Were Australopithecines Violent? Should Humans Not Be?
One wonders how a scientist could infer behavior from skeletal dimensions, but David Carrier (U of Utah) believes he can visualize that evolutionary ancestors of humans were good fighters. A report on EurekAlert begins, “Ape-like human ancestors known as australopiths maintained short legs for 2 million years because a squat physique and stance helped the males fight over access to females, a University of Utah study concludes.”
Carrier thinks shorter legs helped the males have a better wrestling stance. But there are exceptions: bonobos have shorter legs, but are passive. Carrier also had to make an exception for humans, who are “not less aggressive because they have longer legs.” He didn’t make clear whether he was visualizing Fred Flintstone or Richard Dawkins. But he did win Stupid Evolution Quote of the Week for his answer to the question of why anyone should care if australopiths were short and nasty:
“Given the aggressive behavior of modern humans and apes, we should not be surprised to find fossil evidence of aggressive behavior [?] in the ancestors of modern humans,” Carrier says. “This is important because we have a real problem with violence in modern society. Part of the problem is that we don’t recognize we are relatively violent animals. Many people argue we are not violent. But we are violent. If we want to prevent future violence we have to understand why we are violent.”
“To some extent, our evolutionary past may help us to understand the circumstances in which humans behave violently,” he adds. “There are a number of independent lines of evidence suggesting that much of human violence is related to male-male competition, and this study is consistent with that.”
Carrier had to admit that male-male competition did not explain all human violence, and that he did not really know how aggressive australopiths were. He just remarked, “If they were more aggressive than modern humans, they were exceptionally nasty animals.”
We don’t see the females flocking to the world championship wrestlers. And we don’t see some of the best males at passing on genes being particularly good fighters. And we don’t see any fossil bones having skeleton fights with each other. Please tell us, David, how you intend to test your hypothesis.

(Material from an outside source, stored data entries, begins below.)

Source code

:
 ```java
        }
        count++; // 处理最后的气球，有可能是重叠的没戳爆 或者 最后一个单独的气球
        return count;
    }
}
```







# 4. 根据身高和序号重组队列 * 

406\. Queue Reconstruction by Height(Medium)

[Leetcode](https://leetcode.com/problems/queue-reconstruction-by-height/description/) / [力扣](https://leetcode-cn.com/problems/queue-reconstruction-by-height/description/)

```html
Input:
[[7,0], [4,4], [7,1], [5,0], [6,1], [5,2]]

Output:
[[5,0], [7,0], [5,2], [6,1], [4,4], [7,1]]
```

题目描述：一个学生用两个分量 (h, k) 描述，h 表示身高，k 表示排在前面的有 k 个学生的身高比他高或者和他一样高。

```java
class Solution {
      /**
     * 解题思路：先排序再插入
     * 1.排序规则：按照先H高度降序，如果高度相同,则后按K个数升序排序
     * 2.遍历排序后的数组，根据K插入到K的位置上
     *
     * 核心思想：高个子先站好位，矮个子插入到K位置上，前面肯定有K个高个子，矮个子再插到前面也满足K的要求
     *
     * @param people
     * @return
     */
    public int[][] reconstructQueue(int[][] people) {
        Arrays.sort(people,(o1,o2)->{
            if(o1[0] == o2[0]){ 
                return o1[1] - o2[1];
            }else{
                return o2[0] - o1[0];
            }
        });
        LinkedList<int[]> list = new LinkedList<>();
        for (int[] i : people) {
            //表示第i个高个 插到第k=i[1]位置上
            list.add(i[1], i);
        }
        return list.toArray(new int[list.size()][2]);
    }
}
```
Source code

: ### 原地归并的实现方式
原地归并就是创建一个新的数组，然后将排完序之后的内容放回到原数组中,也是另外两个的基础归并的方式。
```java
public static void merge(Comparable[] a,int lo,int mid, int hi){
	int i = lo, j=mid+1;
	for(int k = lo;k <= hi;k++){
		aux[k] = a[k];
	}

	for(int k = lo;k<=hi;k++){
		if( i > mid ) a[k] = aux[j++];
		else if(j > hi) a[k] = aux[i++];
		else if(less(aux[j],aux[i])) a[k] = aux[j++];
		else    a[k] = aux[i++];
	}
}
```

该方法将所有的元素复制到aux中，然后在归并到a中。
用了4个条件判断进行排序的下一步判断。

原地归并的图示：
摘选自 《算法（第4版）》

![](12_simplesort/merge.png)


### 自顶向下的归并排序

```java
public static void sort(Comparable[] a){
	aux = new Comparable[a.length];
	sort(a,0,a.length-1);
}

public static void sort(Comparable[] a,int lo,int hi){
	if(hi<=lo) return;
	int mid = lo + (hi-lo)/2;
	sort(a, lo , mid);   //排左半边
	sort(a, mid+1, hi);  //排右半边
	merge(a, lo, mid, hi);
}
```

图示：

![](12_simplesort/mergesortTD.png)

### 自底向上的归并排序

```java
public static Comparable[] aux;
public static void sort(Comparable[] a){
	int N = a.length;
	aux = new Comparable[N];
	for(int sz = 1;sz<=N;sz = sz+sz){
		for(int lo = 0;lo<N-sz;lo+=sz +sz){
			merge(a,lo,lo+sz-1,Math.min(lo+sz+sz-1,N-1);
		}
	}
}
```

Can Carrier and any of his other Darwin Party buddies explain why we should try to prevent future violence? What is the “real problem with violence in modern society”? If evolution made males this way, then violence is good, and peace is stupid. Hitler understood this. Mussolini understood this. Chairman Mao and Pol Pot understood this. These and other Darwin-inspired dictators made violence an intrinsic part of their social policy and carried it out with a vengeance they felt their ideology justified (for details, listen to the Teaching Company lecture series Utopia and Terror in the 20th Century).
Darwinism justifies any male doing anything he wants to, violence included, to get a female. The one who does not understand what he just said is David Carrier who, along with all the other inconsistent Darwinists, want to “understand” our “evolutionary past” but then cannot live with the consequences. Carrier can point to no Darwinian moral categories that would classify violence as either good or bad. Maybe he should be listening to that conscience that tells him something is morally wrong with selfish sex and violence run amok.
Promote world peace. Shut up a Darwinist today. Laughter may be the best medicine.